This Keto Mediterranean Christmas Feast is a complete low-carb menu that’s perfect for the holidays. Featuring a garlic-rosemary leg of lamb, creamy stuffed mushrooms, herbaceous cauliflower rice pilaf, roasted red peppers with goat cheese, fresh Greek salad, and keto baklava bites for dessert, it’s a festive, flavorful celebration on a plate.

Ingredients

Scale

Appetizer: Stuffed Mushrooms with Spinach and Feta

  • 12 large button mushrooms (stems removed)
  • 1 cup fresh spinach, chopped
  • 1/2 cup crumbled feta cheese
  • 2 cloves garlic, minced
  • 2 tbsp olive oil
  • Salt and pepper, to taste

Main Course: Leg of Lamb with Garlic and Rosemary

  • 45 lb leg of lamb (bone-in or boneless)
  • 4 cloves garlic, sliced into slivers
  • 2 tbsp fresh rosemary, chopped
  • 2 tbsp olive oil
  • 1 tbsp sea salt
  • 1 tsp black pepper
  • Juice of 1 lemon
  • 1/2 cup dry white wine or chicken broth (optional, for basting)

Side Dish: Cauliflower Rice Pilaf with Herbs and Almonds

  • 1 medium head of cauliflower, riced (or 3 cups pre-riced cauliflower)
  • 1/4 cup slivered almonds, toasted
  • 2 tbsp olive oil
  • 1/4 cup fresh parsley, chopped
  • 1 tbsp fresh dill, chopped
  • 1 clove garlic, minced
  • Salt and pepper, to taste

Side Dish: Roasted Red Peppers with Goat Cheese

  • 4 large red bell peppers
  • 6 oz goat cheese, crumbled
  • 2 tbsp fresh basil, chopped
  • 1 tbsp olive oil
  • Salt and pepper, to taste

Salad: Greek Salad

  • 1 large cucumber, diced
  • 1 cup cherry tomatoes, halved
  • 1/2 cup Kalamata olives
  • 1/4 cup red onion, thinly sliced
  • 1/2 cup crumbled feta cheese
  • 2 tbsp extra-virgin olive oil
  • 1 tbsp lemon juice
  • 1 tsp dried oregano
  • Salt and pepper, to taste

Dessert: Keto Baklava Bites

  • 1 cup almond flour
  • 1/4 cup butter, melted
  • 2 tbsp granulated erythritol
  • 1/2 tsp cinnamon
  • 1/4 cup walnuts, finely chopped
  • 1/4 cup pecans, finely chopped
  • 2 tbsp sugar-free maple syrup

Instructions

Appetizer: Stuffed Mushrooms with Spinach and Feta

  1. Preheat the oven to 375°F (190°C).
  2. Heat olive oil in a skillet, sauté garlic until fragrant, and stir in chopped spinach until wilted. Mix in feta, salt, and pepper.
  3. Stuff each mushroom cap with the mixture. Bake for 15–20 minutes.
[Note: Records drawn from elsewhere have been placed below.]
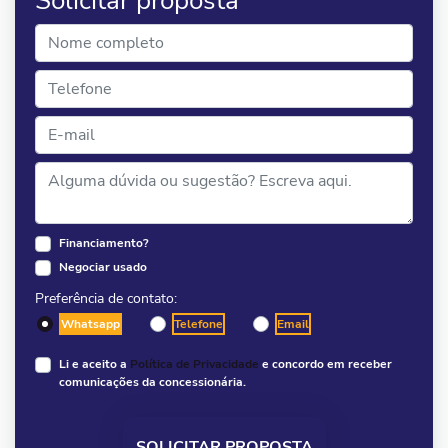
Solicitar proposta
Financiamento?
Negociar usado
Preferência de contato:
Whatsapp
Telefone
Email
Li e aceito a
Política de Privacidade
e concordo em receber
comunicações da concessionária.
SOLICITAR PROPOSTA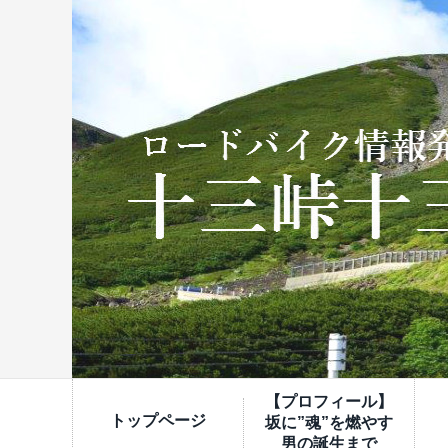
【プロフィール】
トップページ
坂に”魂”を燃やす
男の誕生まで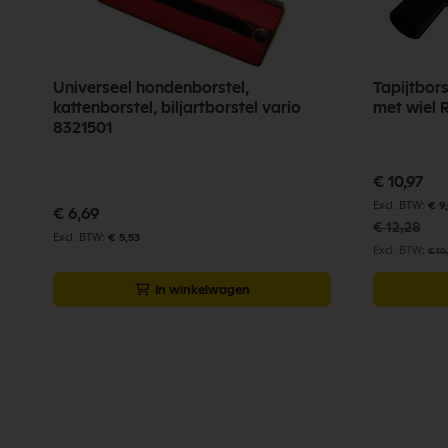
Universeel hondenborstel,
Tapijtbor
x
kattenborstel, biljartborstel vario
me
8321501
Speciale
€ 10,97
prijs
€ 9
€ 6,69
€ 12,28
€ 5,53
€ 10
In winkelwagen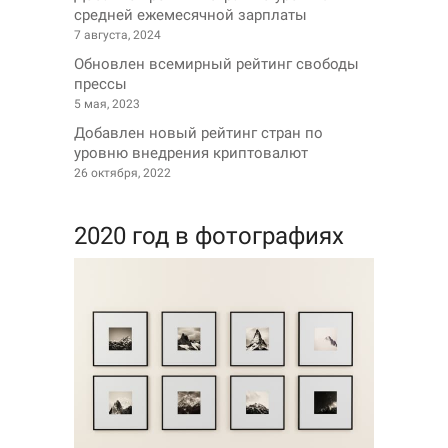
средней ежемесячной зарплаты
7 августа, 2024
Обновлен всемирный рейтинг свободы
прессы
5 мая, 2023
Добавлен новый рейтинг стран по
уровню внедрения криптовалют
26 октября, 2022
2020 год в фотографиях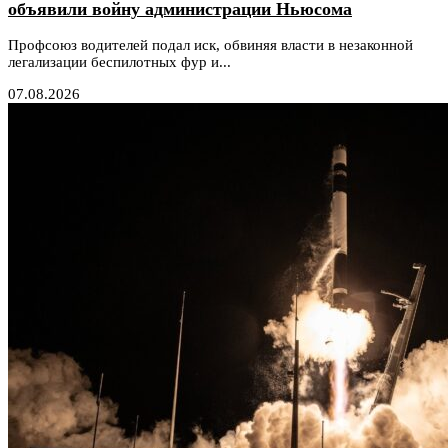
объявили войну администрации Ньюсома
Профсоюз водителей подал иск, обвиняя власти в незаконной
легализации беспилотных фур и...
07.08.2026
Main Course: Leg of Lamb with Garlic and Rosemary

  1. Preheat the oven to 325°F (160°C).
  2. Trim excess fat from the lamb and make small slits all over. Stuff each slit with garlic and rosemary.
  3. Rub the lamb with olive oil, then season with salt, pepper, and lemon juice.
  4. Place on a roasting rack, add white wine or broth to the pan, and roast for about 20 minutes per pound. Use a thermometer to check doneness (130°F for medium-rare).
  5. Rest for 15 minutes before slicing and serving.

Side Dish: Cauliflower Rice Pilaf with Herbs and Almonds

  1. Sauté minced garlic in olive oil. Add riced cauliflower and cook until tender, about 5–7 minutes.
  2. Stir in toasted almonds, parsley, dill, salt, and pepper. Serve warm.
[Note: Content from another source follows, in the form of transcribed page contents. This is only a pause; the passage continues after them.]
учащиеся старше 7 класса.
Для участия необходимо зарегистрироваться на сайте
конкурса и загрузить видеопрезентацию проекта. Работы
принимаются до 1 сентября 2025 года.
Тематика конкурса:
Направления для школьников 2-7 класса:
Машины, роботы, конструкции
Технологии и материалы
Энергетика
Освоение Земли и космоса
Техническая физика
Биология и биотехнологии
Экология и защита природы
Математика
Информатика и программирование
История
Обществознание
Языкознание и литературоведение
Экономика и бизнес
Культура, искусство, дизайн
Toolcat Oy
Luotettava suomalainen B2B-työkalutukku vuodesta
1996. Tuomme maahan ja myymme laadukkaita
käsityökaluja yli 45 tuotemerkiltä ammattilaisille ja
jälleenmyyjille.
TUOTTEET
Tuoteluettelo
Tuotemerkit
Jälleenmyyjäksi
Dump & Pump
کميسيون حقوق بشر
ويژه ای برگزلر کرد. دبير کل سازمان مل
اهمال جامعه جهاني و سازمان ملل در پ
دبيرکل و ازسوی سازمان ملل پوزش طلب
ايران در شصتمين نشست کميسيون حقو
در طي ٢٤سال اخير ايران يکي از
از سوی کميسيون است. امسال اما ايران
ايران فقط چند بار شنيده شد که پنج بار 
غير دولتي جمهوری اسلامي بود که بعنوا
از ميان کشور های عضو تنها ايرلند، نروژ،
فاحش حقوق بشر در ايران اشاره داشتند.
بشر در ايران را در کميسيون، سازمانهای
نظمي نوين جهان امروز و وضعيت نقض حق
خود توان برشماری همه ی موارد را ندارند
Side Dish: Roasted Red Peppers with Goat Cheese

  1. Roast halved red peppers at 400°F (200°C) for 20–25 minutes, until tender and slightly charred.
  2. Cool slightly, top with goat cheese, and sprinkle with fresh basil.

Salad: Greek Salad

  1. Toss diced cucumber, cherry tomatoes, olives, and red onion in a bowl.
  2. Mix olive oil, lemon juice, oregano, salt, and pepper for the dressing. Pour over the salad.
  3. Top with crumbled feta and serve.

Dessert: Keto Baklava Bites

  1. Preheat oven to 350°F (175°C).
  2. Mix almond flour, melted butter, erythritol, and cinnamon to form dough. Press into mini muffin tins.
  3. Combine chopped nuts and sugar-free syrup; spoon onto dough. Bake for 12–15 minutes.

Notes

  • Prep as much as you can ahead of time: mushrooms, lamb, and baklava components can all be prepped the day before.
  • Adjust salt and seasonings to taste for each dish.
  • Keep salads fresh by dressing them just before serving.